[WRITTEN TASK] Please quote every one of the following items word for word, line by line.

[DATA FOR THIS EXERCISE]
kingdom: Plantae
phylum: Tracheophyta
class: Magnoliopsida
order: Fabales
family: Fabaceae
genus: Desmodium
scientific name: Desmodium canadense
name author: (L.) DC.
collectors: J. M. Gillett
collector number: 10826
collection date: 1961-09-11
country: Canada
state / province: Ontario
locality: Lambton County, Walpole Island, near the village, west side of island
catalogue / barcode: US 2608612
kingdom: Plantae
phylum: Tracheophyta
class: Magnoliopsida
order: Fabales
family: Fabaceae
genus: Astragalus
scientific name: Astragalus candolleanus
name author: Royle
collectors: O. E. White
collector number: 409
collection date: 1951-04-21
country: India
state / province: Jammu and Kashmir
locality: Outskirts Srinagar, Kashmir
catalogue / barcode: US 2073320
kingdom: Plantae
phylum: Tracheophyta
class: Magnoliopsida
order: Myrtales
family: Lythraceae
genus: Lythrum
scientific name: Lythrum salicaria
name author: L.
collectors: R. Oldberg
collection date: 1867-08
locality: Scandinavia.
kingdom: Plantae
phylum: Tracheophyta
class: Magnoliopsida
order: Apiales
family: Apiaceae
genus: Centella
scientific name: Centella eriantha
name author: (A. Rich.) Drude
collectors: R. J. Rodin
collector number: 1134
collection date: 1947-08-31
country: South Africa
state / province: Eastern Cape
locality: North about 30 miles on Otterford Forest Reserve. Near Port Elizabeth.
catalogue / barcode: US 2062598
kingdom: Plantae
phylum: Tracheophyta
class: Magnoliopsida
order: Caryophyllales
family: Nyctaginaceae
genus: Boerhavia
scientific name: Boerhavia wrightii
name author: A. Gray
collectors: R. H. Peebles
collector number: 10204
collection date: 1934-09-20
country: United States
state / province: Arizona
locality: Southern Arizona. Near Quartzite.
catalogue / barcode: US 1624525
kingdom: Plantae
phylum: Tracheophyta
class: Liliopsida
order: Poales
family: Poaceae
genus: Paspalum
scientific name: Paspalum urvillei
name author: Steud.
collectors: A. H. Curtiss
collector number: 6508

[FINAL RESULT]
kingdom: Plantae
phylum: Tracheophyta
class: Magnoliopsida
order: Fabales
family: Fabaceae
genus: Desmodium
scientific name: Desmodium canadense
name author: (L.) DC.
collectors: J. M. Gillett
collector number: 10826
collection date: 1961-09-11
country: Canada
state / province: Ontario
locality: Lambton County, Walpole Island, near the village, west side of island
catalogue / barcode: US 2608612
kingdom: Plantae
phylum: Tracheophyta
class: Magnoliopsida
order: Fabales
family: Fabaceae
genus: Astragalus
scientific name: Astragalus candolleanus
name author: Royle
collectors: O. E. White
collector number: 409
collection date: 1951-04-21
country: India
state / province: Jammu and Kashmir
locality: Outskirts Srinagar, Kashmir
catalogue / barcode: US 2073320
kingdom: Plantae
phylum: Tracheophyta
class: Magnoliopsida
order: Myrtales
family: Lythraceae
genus: Lythrum
scientific name: Lythrum salicaria
name author: L.
collectors: R. Oldberg
collection date: 1867-08
locality: Scandinavia.
kingdom: Plantae
phylum: Tracheophyta
class: Magnoliopsida
order: Apiales
family: Apiaceae
genus: Centella
scientific name: Centella eriantha
name author: (A. Rich.) Drude
collectors: R. J. Rodin
collector number: 1134
collection date: 1947-08-31
country: South Africa
state / province: Eastern Cape
locality: North about 30 miles on Otterford Forest Reserve. Near Port Elizabeth.
catalogue / barcode: US 2062598
kingdom: Plantae
phylum: Tracheophyta
class: Magnoliopsida
order: Caryophyllales
family: Nyctaginaceae
genus: Boerhavia
scientific name: Boerhavia wrightii
name author: A. Gray
collectors: R. H. Peebles
collector number: 10204
collection date: 1934-09-20
country: United States
state / province: Arizona
locality: Southern Arizona. Near Quartzite.
catalogue / barcode: US 1624525
kingdom: Plantae
phylum: Tracheophyta
class: Liliopsida
order: Poales
family: Poaceae
genus: Paspalum
scientific name: Paspalum urvillei
name author: Steud.
collectors: A. H. Curtiss
collector number: 6508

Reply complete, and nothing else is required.